Study of Li4-DMTA & Li6-DHBDHA as Potential Li-Containing Organic Cathode Materials

In the research of greener and sustainable battery chemistries able to address the contemporary environmental issues on greenhouse gas emissions and scarce resources exploitation, many efforts are currently directed towards the development of organic electrode materials compatible with the well-known Li-ion technology. Among the various redox active patterns that provides organic chemistry, quinone derivatives drew considerable attention for the design of air-stable positive electrode materials.
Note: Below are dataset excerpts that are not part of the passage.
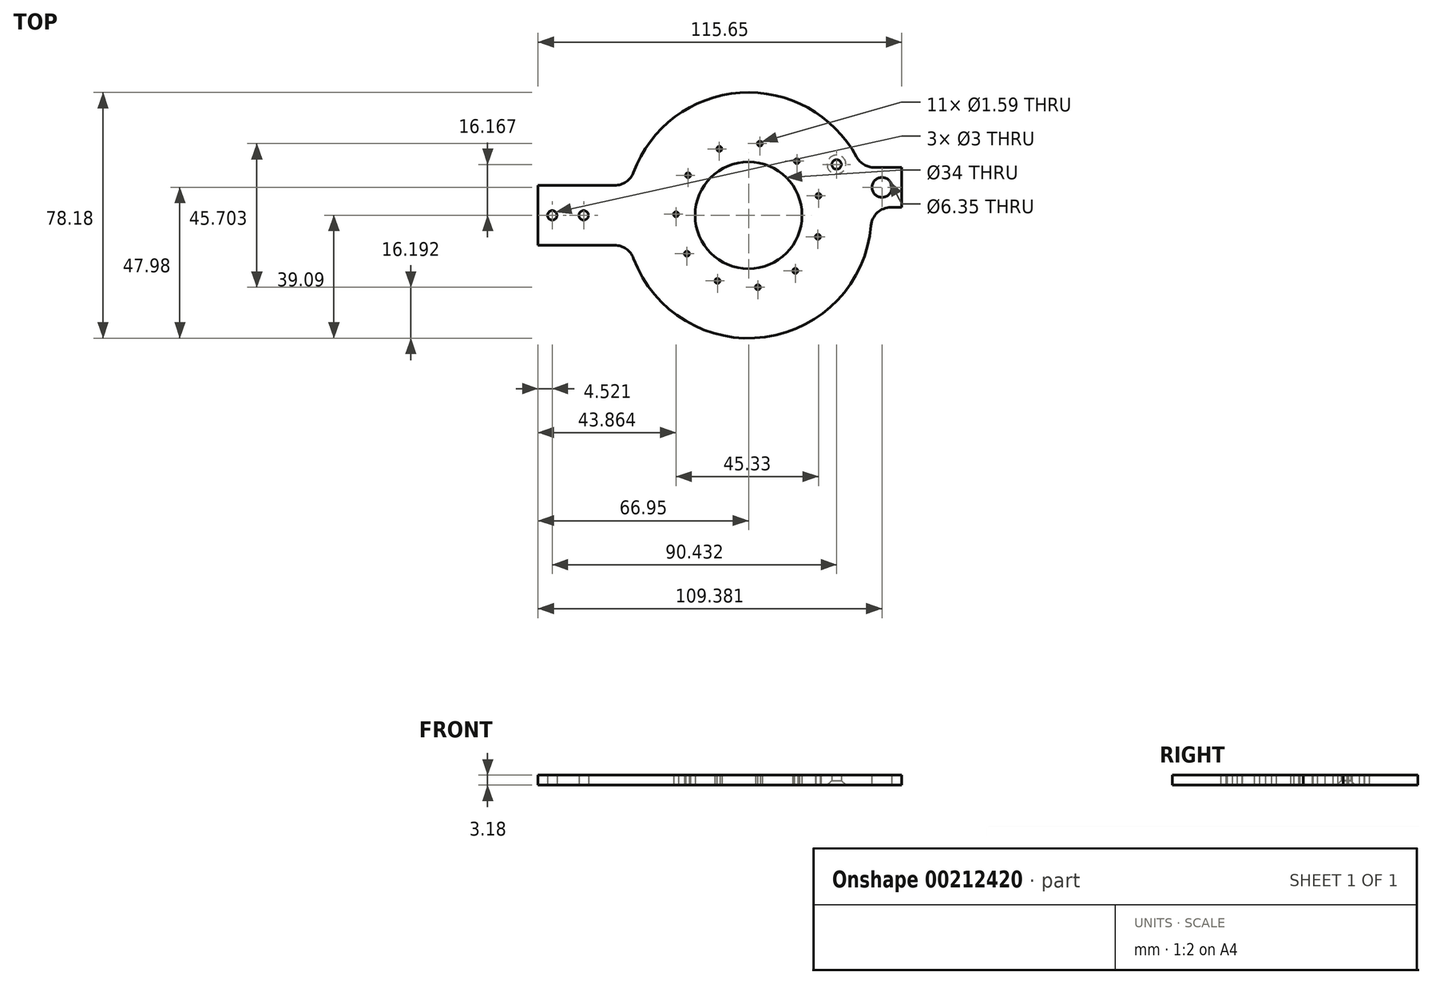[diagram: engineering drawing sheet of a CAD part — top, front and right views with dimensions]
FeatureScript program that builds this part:
annotation { "Feature Type Name" : "Feature", "Feature Type Description" : "" }
export const myFeature = defineFeature(function(context is Context, id is Id, definition is map)
    precondition{}
    {
        {
            var Q0;
            Q0=qCreatedBy(makeId("Top.planeOp"),FACE);
            var sketch = newSketch(context, id + "F0", { "sketchPlane" : qUnion([Q0])});
            skCircle(sketch, "E0", {"center": v(0, 0) * mm, "radius": 17 * mm});
            skArc(sketch, "E1", {"start": v(-37.91, -9.52) * mm, "mid": v(6.06, -38.62) * mm, "end": v(39, 2.54) * mm});
            skLineSegment(sketch, "E2.bottom", {"start": v(-37.91, 9.53) * mm, "end": v(-66.95, 9.53) * mm});
            skLineSegment(sketch, "E2.top", {"start": v(-37.91, -9.53) * mm, "end": v(-66.95, -9.52) * mm});
            skLineSegment(sketch, "E2.right", {"start": v(-66.95, 9.52) * mm, "end": v(-66.95, -9.52) * mm});
            skLineSegment(sketch, "E3.bottom", {"start": v(36, 15.24) * mm, "end": v(48.7, 15.24) * mm});
            skLineSegment(sketch, "E3.top", {"start": v(39, 2.54) * mm, "end": v(48.7, 2.54) * mm});
            skLineSegment(sketch, "E3.right", {"start": v(48.7, 15.24) * mm, "end": v(48.7, 2.54) * mm});
            skArc(sketch, "E4.trimOffspring", {"start": v(36, 15.24) * mm, "mid": v(-3.01, 38.97) * mm, "end": v(-37.91, 9.52) * mm});
            skSolve(sketch);
        }
        {
            var Q0;
            Q0=makeQuery(id+"F0.imprint","IMPRINT",FACE,{"disambiguationData":[TD([[makeQuery(id+"F0.imprint","IMPRINT",EDGE,{"derivedFrom":sQuery(id+"F0.wireOp",EDGE,"E0")}),-1.0]])]});
            extrude(context, id + "F1", {"entities" : qUnion([Q0]), "depth" : 3.17 * mm});
        }
        {
            var Q0;
            Q0=makeQuery(id+"F1.opExtrude","CAP_FACE",FACE,{"disambiguationData":[OSD([sQuery(id+"F0.wireOp",EDGE,"E0"),sQuery(id+"F0.wireOp",EDGE,"E1")])],"isStart":false});
            var sketch = newSketch(context, id + "F2", { "sketchPlane" : qUnion([Q0])});
            skCircle(sketch, "E5", {"center": v(3.61, 22.8) * mm, "radius": 0.8 * mm});
            skLineSegment(sketch, "E6", {"start": v(0, 0) * mm, "end": v(3.61, 22.8) * mm, "construction": true});
            skSolve(sketch);
        }
        {
            var Q0;
            Q0 = qSketchRegion(id + "F2", true);
            extrude(context, id + "F3", {"entities" : qUnion([Q0]), "endBound" : BoundingType.SYMMETRIC, "depth" : 25.4 * mm});
        }
        {
            var Q0;
            Q0=makeQuery(id+"F3.opExtrude","SWEPT_BODY",BODY,{"disambiguationData":[OSD([sQuery(id+"F2.wireOp",EDGE,"E5")])]});
            var Q1;
            Q1=makeQuery(id+"F1.opExtrude","SWEPT_FACE",FACE,{"disambiguationData":[OSD([sQuery(id+"F0.wireOp",EDGE,"E0")])]});
            circularPattern(context, id + "F4", {"operationType" : NewBodyOperationType.REMOVE, "entities" : qUnion([Q0]), "axis" : qUnion([Q1]), "angle" : 360 * degree, "instanceCount" : 11, "equalSpace" : true});
        }
        {
            var Q0;
            Q0=qCreatedBy(makeId("Top.planeOp"),FACE);
            var sketch = newSketch(context, id + "F5", { "sketchPlane" : qUnion([Q0])});
            skLineSegment(sketch, "E7", {"start": v(0, 0) * mm, "end": v(28, 16.17) * mm});
            skSolve(sketch);
        }
        {
            var Q0;
            Q0=sQuery(id+"F5.wireOp",VERTEX,"E7.end");
            var Q1;
            Q1=makeQuery(id+"F1.opExtrude","SWEPT_BODY",BODY,{"disambiguationData":[OSD([sQuery(id+"F0.wireOp",EDGE,"E0"),sQuery(id+"F0.wireOp",EDGE,"E1"),sQuery(id+"F0.wireOp",EDGE,"E2.bottom"),sQuery(id+"F0.wireOp",EDGE,"E2.top"),sQuery(id+"F0.wireOp",EDGE,"E2.right"),sQuery(id+"F0.wireOp",EDGE,"E3.bottom"),sQuery(id+"F0.wireOp",EDGE,"E3.top"),sQuery(id+"F0.wireOp",EDGE,"E3.right"),sQuery(id+"F0.wireOp",EDGE,"E4.trimOffspring")])]});
            hole(context, id + "F6", {"style" : HoleStyle.C_SINK, "endStyle" : HoleEndStyle.THROUGH, "oppositeDirection" : true, "holeDiameter" : 3 * mm, "cSinkDiameter" : 6 * mm, "cSinkAngle" : 90 * degree, "locations" : qUnion([Q0]), "scope" : qUnion([Q1]), "isTappedThrough" : true});
        }
        {
            var Q0;
            Q0=qCreatedBy(makeId("Top.planeOp"),FACE);
            var sketch = newSketch(context, id + "F7", { "sketchPlane" : qUnion([Q0])});
            skLineSegment(sketch, "E8", {"start": v(-62.43, 0) * mm, "end": v(-52.43, 0) * mm});
            skLineSegment(sketch, "E9", {"start": v(-57.43, 0) * mm, "end": v(-57.43, 9.53) * mm, "construction": true});
            skSolve(sketch);
        }
        {
            var Q0;
            Q0=sQuery(id+"F7.wireOp",VERTEX,"E8.start");
            var Q1;
            Q1=sQuery(id+"F7.wireOp",VERTEX,"E8.end");
            var Q2;
            Q2=makeQuery(id+"F1.opExtrude","SWEPT_BODY",BODY,{"disambiguationData":[OSD([sQuery(id+"F0.wireOp",EDGE,"E0"),sQuery(id+"F0.wireOp",EDGE,"E1"),sQuery(id+"F0.wireOp",EDGE,"E2.bottom"),sQuery(id+"F0.wireOp",EDGE,"E2.top"),sQuery(id+"F0.wireOp",EDGE,"E2.right"),sQuery(id+"F0.wireOp",EDGE,"E3.bottom"),sQuery(id+"F0.wireOp",EDGE,"E3.top"),sQuery(id+"F0.wireOp",EDGE,"E3.right"),sQuery(id+"F0.wireOp",EDGE,"E4.trimOffspring")])]});
            hole(context, id + "F8", {"style" : HoleStyle.SIMPLE, "endStyle" : HoleEndStyle.THROUGH, "oppositeDirection" : true, "holeDiameter" : 3 * mm, "locations" : qUnion([Q0, Q1]), "scope" : qUnion([Q2]), "isTappedThrough" : true});
        }
        {
            var Q0;
            Q0=makeQuery(id+"F1.opExtrude","CAP_FACE",FACE,{"disambiguationData":[OSD([sQuery(id+"F0.wireOp",EDGE,"E0"),sQuery(id+"F0.wireOp",EDGE,"E1"),sQuery(id+"F0.wireOp",EDGE,"E2.bottom"),sQuery(id+"F0.wireOp",EDGE,"E2.top"),sQuery(id+"F0.wireOp",EDGE,"E2.right"),sQuery(id+"F0.wireOp",EDGE,"E3.bottom"),sQuery(id+"F0.wireOp",EDGE,"E3.top"),sQuery(id+"F0.wireOp",EDGE,"E3.right"),sQuery(id+"F0.wireOp",EDGE,"E4.trimOffspring")])],"isStart":false});
            var sketch = newSketch(context, id + "F9", { "sketchPlane" : qUnion([Q0])});
            skPoint(sketch, "E10", {"position": v(42.43, 8.9) * mm});
            skLineSegment(sketch, "E11", {"start": v(42.43, 8.9) * mm, "end": v(48.7, 8.9) * mm, "construction": true});
            skSolve(sketch);
        }
        {
            var Q0;
            Q0=sQuery(id+"F9.wireOp",VERTEX,"E10");
            var Q1;
            Q1=makeQuery(id+"F1.opExtrude","SWEPT_BODY",BODY,{"disambiguationData":[OSD([sQuery(id+"F0.wireOp",EDGE,"E0"),sQuery(id+"F0.wireOp",EDGE,"E1"),sQuery(id+"F0.wireOp",EDGE,"E2.bottom"),sQuery(id+"F0.wireOp",EDGE,"E2.top"),sQuery(id+"F0.wireOp",EDGE,"E2.right"),sQuery(id+"F0.wireOp",EDGE,"E3.bottom"),sQuery(id+"F0.wireOp",EDGE,"E3.top"),sQuery(id+"F0.wireOp",EDGE,"E3.right"),sQuery(id+"F0.wireOp",EDGE,"E4.trimOffspring")])]});
            hole(context, id + "F10", {"style" : HoleStyle.SIMPLE, "endStyle" : HoleEndStyle.THROUGH, "holeDiameter" : 6.35 * mm, "locations" : qUnion([Q0]), "scope" : qUnion([Q1]), "isTappedThrough" : true});
        }
        {
            var Q0;
            Q0=makeQuery(id+"F1.opExtrude","SWEPT_EDGE",EDGE,{"disambiguationData":[OSD([sQuery(id+"F0.wireOp",EDGE,"E2.bottom"),sQuery(id+"F0.wireOp",EDGE,"E4.trimOffspring")])]});
            var Q1;
            Q1=makeQuery(id+"F1.opExtrude","SWEPT_EDGE",EDGE,{"disambiguationData":[OSD([sQuery(id+"F0.wireOp",EDGE,"E1"),sQuery(id+"F0.wireOp",EDGE,"E2.top")])]});
            var Q2;
            Q2=makeQuery(id+"F1.opExtrude","SWEPT_EDGE",EDGE,{"disambiguationData":[OSD([sQuery(id+"F0.wireOp",EDGE,"E1"),sQuery(id+"F0.wireOp",EDGE,"E3.top")])]});
            var Q3;
            Q3=makeQuery(id+"F1.opExtrude","SWEPT_EDGE",EDGE,{"disambiguationData":[OSD([sQuery(id+"F0.wireOp",EDGE,"E3.bottom"),sQuery(id+"F0.wireOp",EDGE,"E4.trimOffspring")])]});
            fillet(context, id + "F11", {"entities" : qUnion([Q0, Q1, Q2, Q3]), "radius" : 6.35 * mm, "tangentPropagation" : true, "allowEdgeOverflow" : false});
        }
    });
Whereas quinone derivatives usually exhibit a two-electron reversible redox, a scientific curiosity remains concerning the redox behavior of the lithium salt of 2,5-dihydroxyterepthalate (Li4-p-DHT) that can reversibly exchange only one electron and thus, cannot access its quinonic form. In this master thesis, will be discussed the work performed during this year on the synthesis and electrochemistry of two Li4-p-DHT analogues: the lithium salts of 2,5-dimercaptoterepthalic acid (Li4-DMTA) and 2,5-dihydroxy-1,4-benzdihydroxamic acid (Li6-DHBDHA). While the results obtained for Li4-DMTA raise questions about its feasibility and do not highlight any reversible redox activity thus far, Li6-DHBDHA displays an electrochemical response when exposed to ambient air and in solid-state cell that seems to involve different redox active functions which calls for further investigation of this new organic battery chemistry.